Combinatoric analysis

So, here there’s two things we need to know:

  1. The size of the square
  2. The pattern of missing squares

For 1, we can assume we know it ranges from 5×5 to 10×10, which means it consists of 25, 36, 49, 64, 81, or 100 small squares.

For 2, we know that \frac{1}{4} of the squares will be empty. Which means that we just need the binomial coefficient, right? For example, for a 6×6 square we have 36 \choose 9 possible patterns… Well, not so fast!

You see, not all of those patterns work. For every 90-degree rotation of the square, the small squares need to land on positions they haven’t landed on so far! Therefore, with every choice of a square, you’re eliminating 3 other squares — the positions corresponding to where the square lands after each turn.

This means that for the first square we have 36 available options. For the second, we have 36 - 4 = 32 options. For the third we have 32 - 4 = 28 options. And so on, until we’ve selected all 9 squares. Using the rule of product, this means the number of possibilities is simply the product of these numbers:

    \[\textrm{\# keys} = 36 \cdot 32 \cdot 28 \cdot 24 \cdot 20 \cdot 16 \cdot 12 \cdot 8 \cdot 4\]

    \[= 95126814720\]


To express this product compactly, we can use the following mathematical notation, called the product operator:

    \[\prod_{k=1}^{N} k = 1 \cdot 2 \cdot 3 \cdot ... \cdot N\]


Basically, this notation is identical to the sum operator, with addition replaced by multiplication. Now we can express the above product compactly as:

    \[\textrm{\# keys} = \prod_{k=0}^{8} (36 - 4k) = 36 \cdot 32 \cdot ... \cdot 4\]


Notice that, to select exactly 9 squares, the upper bound is 8, instead of 9, because the index starts from 0.

__RECORDS SUPPLIED__:
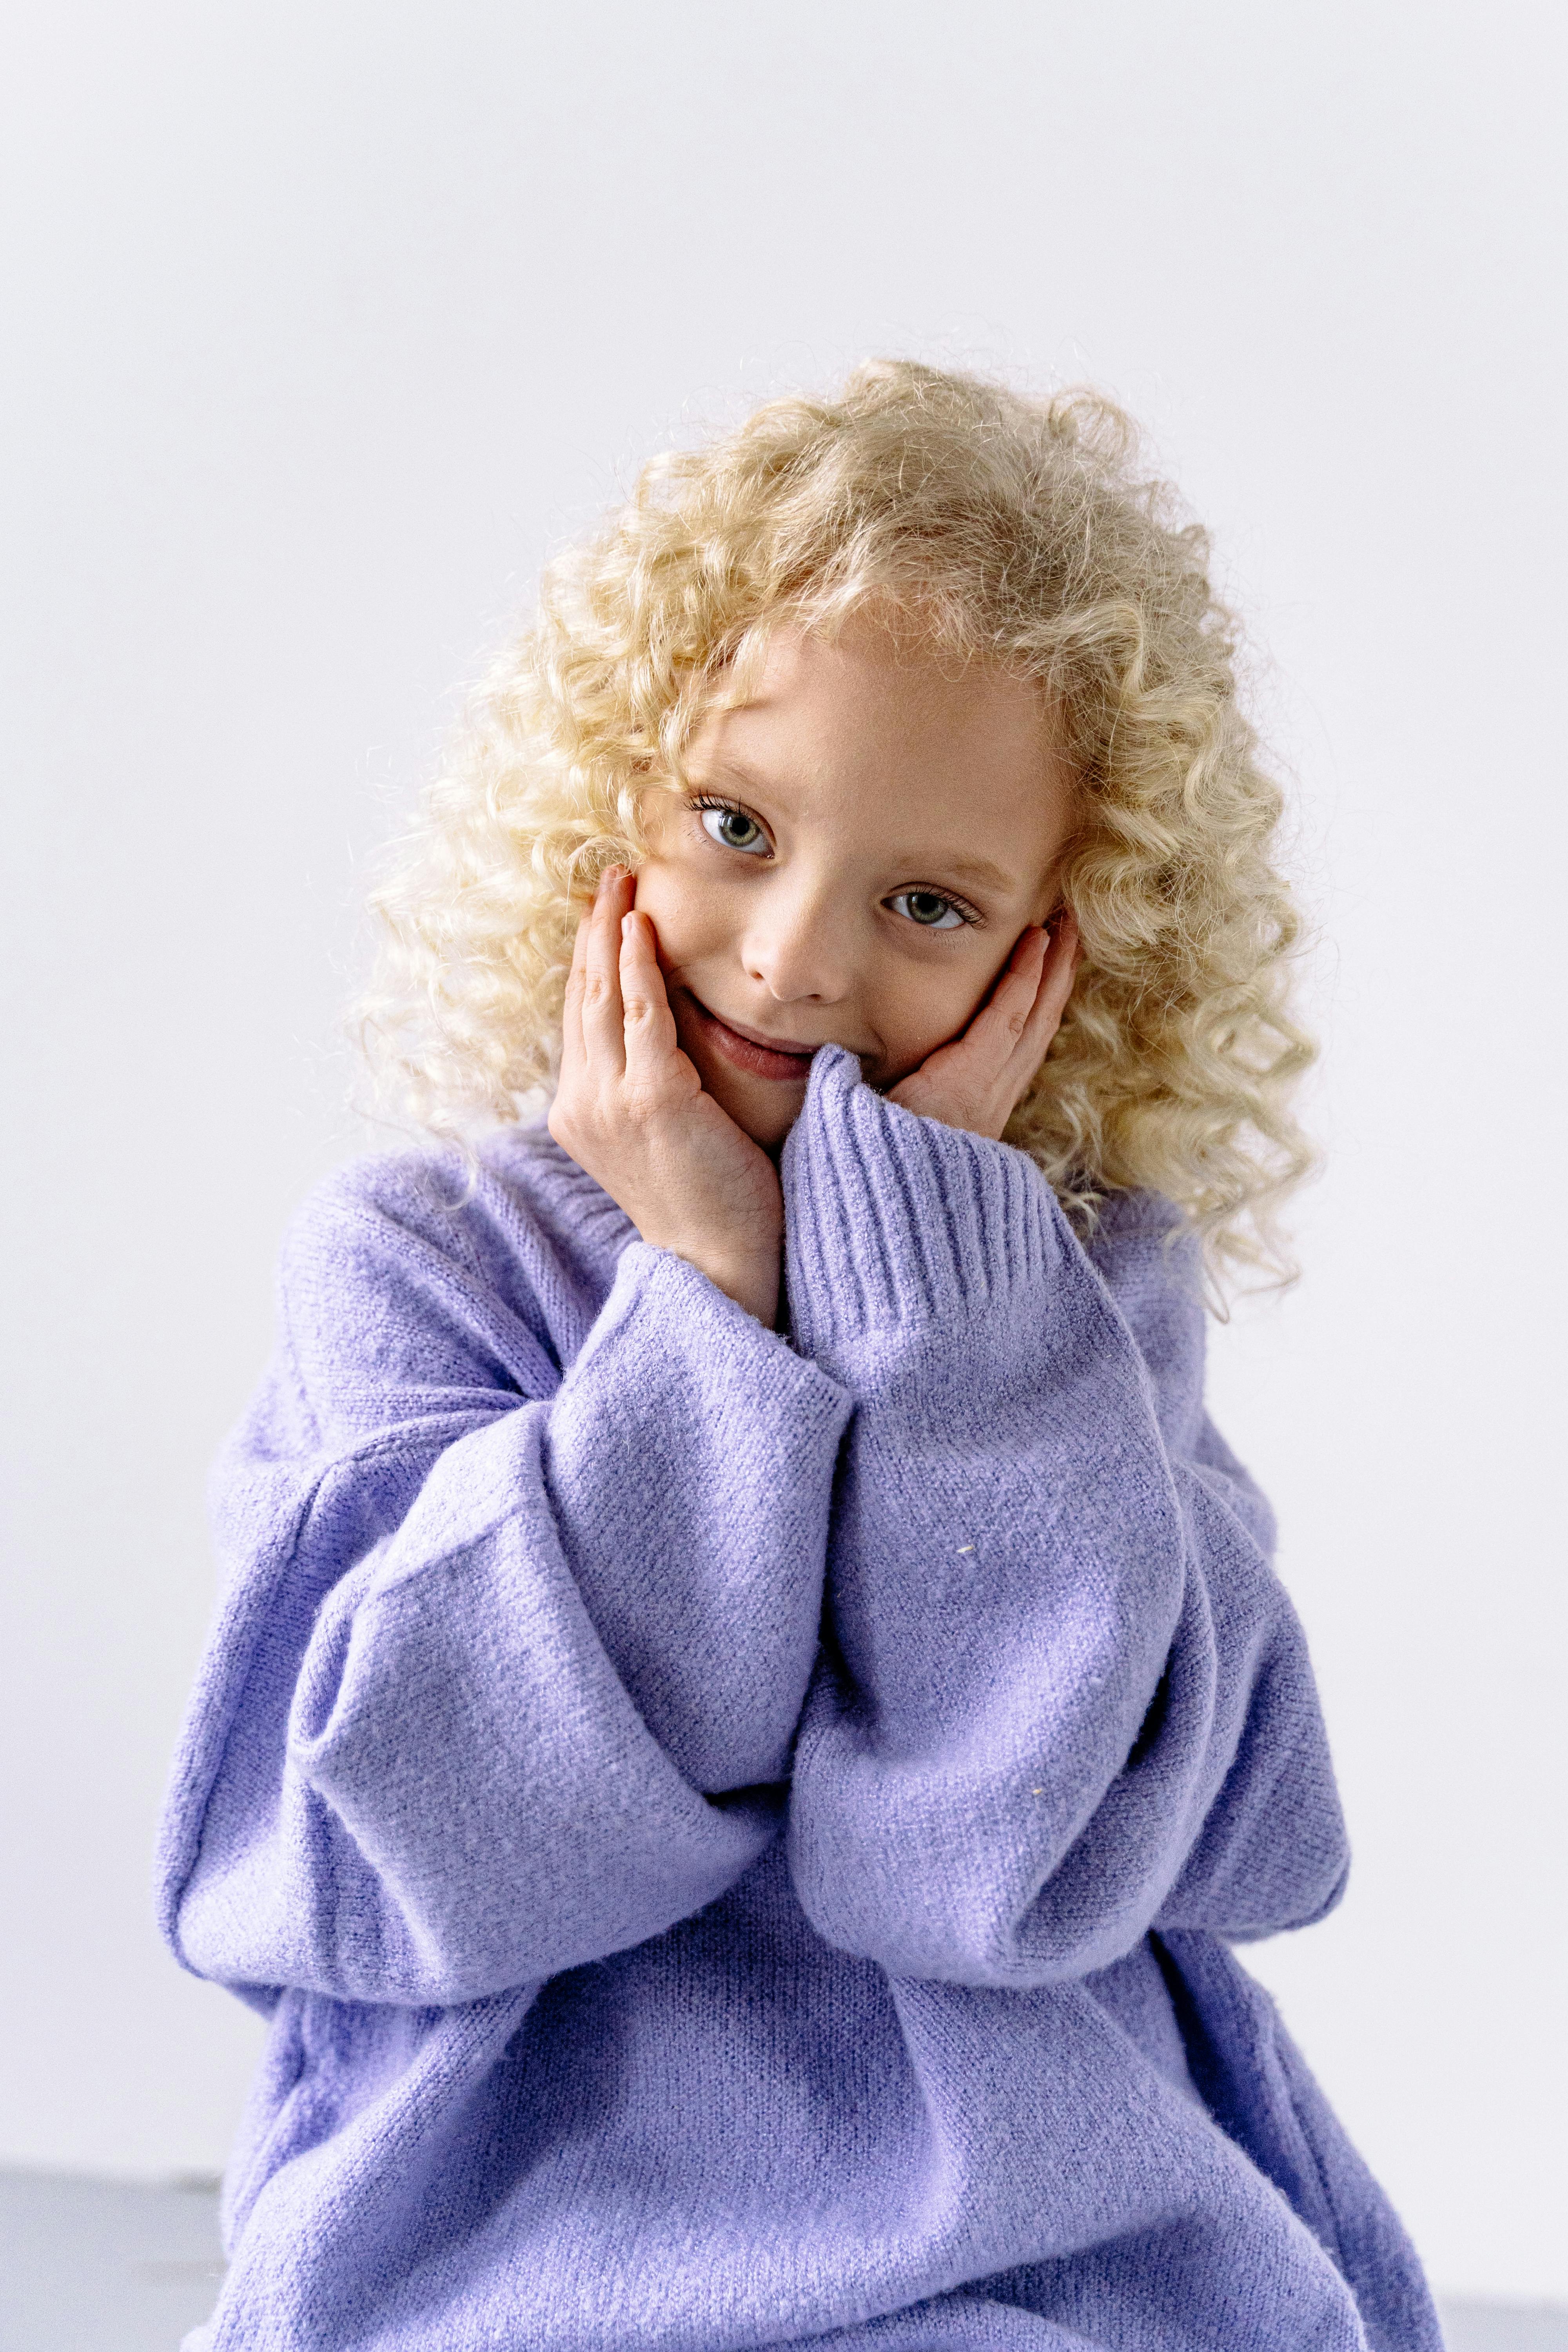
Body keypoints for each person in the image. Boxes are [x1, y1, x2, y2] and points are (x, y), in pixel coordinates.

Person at [158, 361, 1443, 2351]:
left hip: (1046, 2211)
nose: (791, 957)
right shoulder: (416, 1267)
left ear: (1063, 952)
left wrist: (948, 1318)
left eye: (927, 902)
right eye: (735, 825)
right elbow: (420, 1854)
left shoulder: (1074, 1302)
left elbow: (1002, 1872)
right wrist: (698, 1304)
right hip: (532, 2209)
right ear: (613, 798)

__TASKS TO PERFORM__:
a. Rewrite the paragraph of the combinatoric analysis beginning "You see, not all of those patterns work" as a short bulleted list that keeps its main facts.
b. According to the combinatoric analysis, what range of sizes is the square assumed to have?
The data shown above were taken from a separate source.

__ANSWER LIST__:
a.
- Not all of the possible patterns work.
- With each 90-degree rotation of the square, the small squares must land on positions they have not yet landed on.
- Each square chosen therefore eliminates 3 other squares, namely the positions it lands on after each turn.

b. From 5×5 to 10×10.